The Torn and Restored Card,
Using a Borrowed Deck
This trick, which is, I think, the first example of the application of the addition of a strange card to a pack, was devised by me many years ago. A version of. it has recently been described by another writer. I take this opportunity of claiming my own. The effect is that a card chosen from a borrowed pack is destroyed and restored in a surprising way.
You have a card of your own, say the eight of hearts, of any pattern on the back, in a handy pocket. Perhaps the best plan is to have it in the left trouser pocket, face inwards. In the course of some tricks with a borrowed deck you have located in it the eight of hearts. Force this on a spectator and to give you an opportunity to secure the eight of hearts in your left hand, ask the drawer to hold the card up and let everyone see what it is. Palm your card in the left hand, the back of the card being next to the palm so that when you put the pack on your left hand that card joins it at the bottom, reversed.
Cut off half the pack and place the cut on the table. On this the spectator is invited to place his card and you drop the rest on top, being careful, of course, not to expose the reversed card on the bottom of this portion. Your card is thus the next card above the chosen one. Square the cards very slowly and openly and call attention to the fact that you do not lift the pack off the table.
Ask the name of the card selected, naturally you are not supposed to know what it is. "The eight of hearts," you say. "Very well, under these impossible conditions I will order that card to turn completely over, so that it will be face up, all the other cards remaining face down. "Eight of hearts, Allez donc." Spread the cards out with a sweep and the eight is revealed reversed.
This, in itself, is a sufficiently surprising effect but you have only just begun.
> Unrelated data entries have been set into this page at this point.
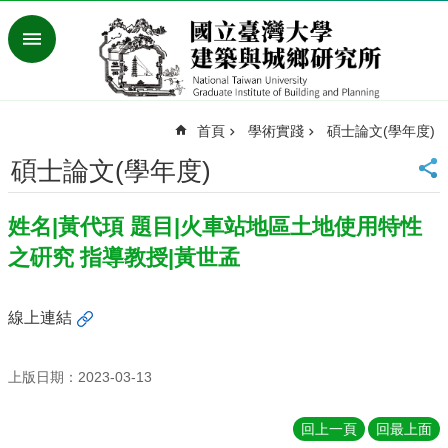
跳到主要內容區塊
進
階
搜
尋
首頁
學術實踐
碩士論文(學年度)
臺
灣
碩士論文(學年度)
大
學
姓名|黃代頊 題目|火車站地區土地使用特性
首
頁
之硏究 指導教授|黃世孟
English
最
線上連結
新
消
息
上版日期：2023-03-13
系
回上一頁
回最上面
所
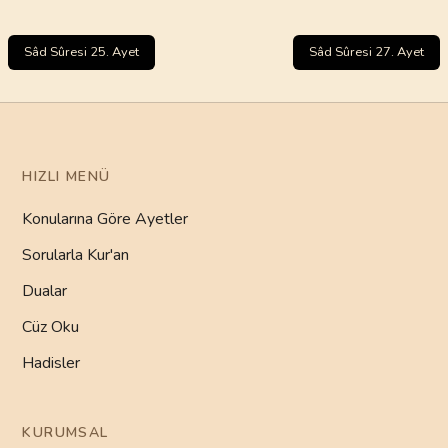
Sâd Sûresi 25. Ayet
Sâd Sûresi 27. Ayet
HIZLI MENÜ
Konularına Göre Ayetler
Sorularla Kur'an
Dualar
Cüz Oku
Hadisler
KURUMSAL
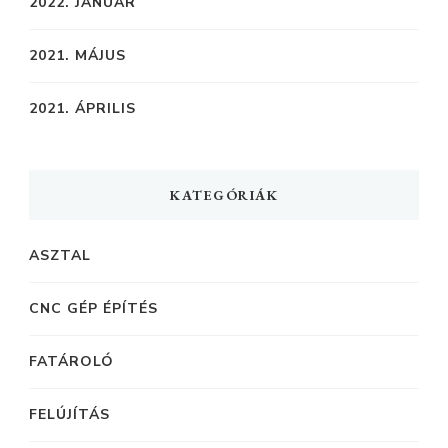
2022. JANUÁR
2021. MÁJUS
2021. ÁPRILIS
KATEGÓRIÁK
ASZTAL
CNC GÉP ÉPÍTÉS
FATÁROLÓ
FELÚJÍTÁS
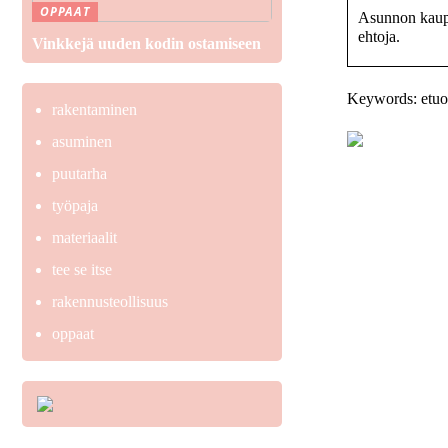
OPPAAT
Asunnon kaupp
ehtoja.
Vinkkejä uuden kodin ostamiseen
Keywords: etuo
rakentaminen
asuminen
puutarha
työpaja
materiaalit
tee se itse
rakennusteollisuus
oppaat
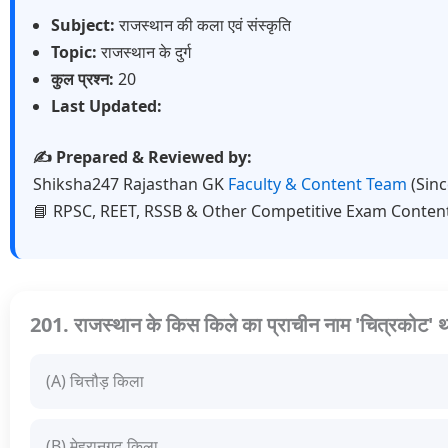
Subject:
राजस्थान की कला एवं संस्कृति
Topic:
राजस्थान के दुर्ग
कुल प्रश्न:
20
Last Updated:
✍️ Prepared & Reviewed by:
Shiksha247 Rajasthan GK
Faculty & Content Team
(Sin
📘 RPSC, REET, RSSB & Other Competitive Exam Conten
201. राजस्थान के किस किले का प्राचीन नाम 'चित्रकोट' 
(A) चित्तौड़ किला
(B) मेहरानगढ़ किला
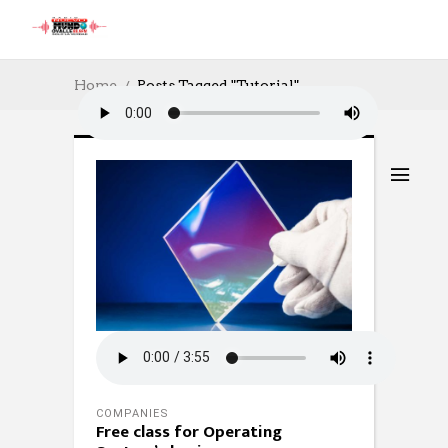
Home
Posts Tagged "Tutorial"
COMPANIES
Free class for Operating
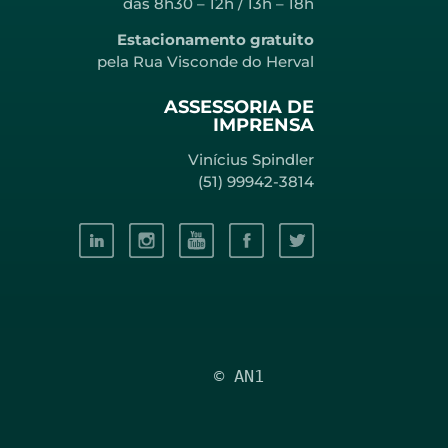
das 8h30 – 12h / 13h – 18h
Estacionamento gratuito
pela Rua Visconde do Herval
ASSESSORIA DE
IMPRENSA
Vinícius Spindler
(51) 99942-3814
© AN1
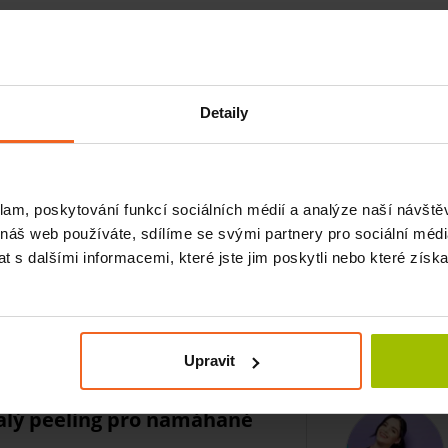
Detaily
Souvisej
klam, poskytování funkcí sociálních médií a analýze naší návšt
 náš web používáte, sdílíme se svými partnery pro sociální média
 s dalšími informacemi, které jste jim poskytli nebo které získa
Upravit
alý peeling pro namáhané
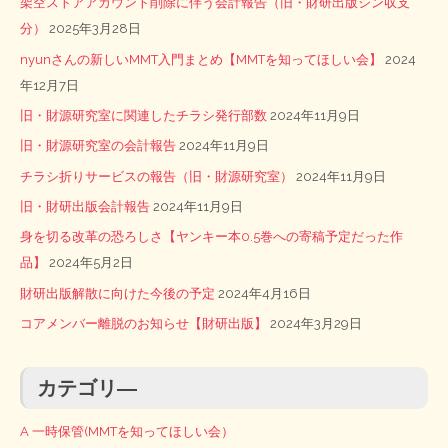
架空ストアアカウント削除に伴う会計報告（旧・財研出版シン収支
分）
2025年3月28日
nyunさんの新しいMMT入門まとめ【MMTを知ってほしい会】
2024
年12月7日
旧・財源研究室に関連したチラシ発行部数
2024年11月9日
旧・財源研究室の会計報告
2024年11月9日
チラシ折りサービスの報告（旧・財源研究室）
2024年11月9日
旧・財研出版会計報告
2024年11月9日
身を切る改革の恐ろしさ【ヤンキー本0.5巻への寄稿予定だった作
品】
2024年5月2日
財研出版解散に向けた今後の予定
2024年4月16日
コアメンバー離脱のお知らせ【財研出版】
2024年3月29日
カテゴリ―
A 一時保管(MMTを知ってほしい会）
Take up the cards above your eight and put them m the left hand, then draw the face up eight towards yourself out of anyone's reach, and place the rest of the pack on top of those in the left hand. The chosen card is now on the top of the pack.
The next move is to reverse this card and pass it to the middle of the pack. An easy way of doing this is to hand an envelope to be examined. While this is being done drop the left hand to your side, push off the top card against your thigh and turn it over, see page 94. Your hand is out of sight for a moment only and the turn takes a fraction of time to do. Making a casual cut, or, if you prefer it, the regular two hand pass, bring the card to the middle of the pack. This is then put in the envelope which is fastened down and placed in a spectator's pocket.
Pick up your eight of hearts and, keeping its face to the audience, tear it again and again into small fragments. Ball these up in a piece of tissue paper which you secretly exchange for a duplicate piece, balled similarly. Order the pieces to pass back to the pack and join up again. The tissue is opened and the fragments have vanished. The spectator opens the envelope and in the middle of the pack he finds the card complete and reversed.
A striking effect can be obtained by using flash paper to wrap up the paper, or you may put the pieces in an envelope and burn it, so destroying all the incriminating evidence.
Under proper conditions and when it is plainly impossible for you to have obtained a duplicate card, I know of no more effective trick than this. It is well to be prepared with a card of the ordinary size and one of bridge size.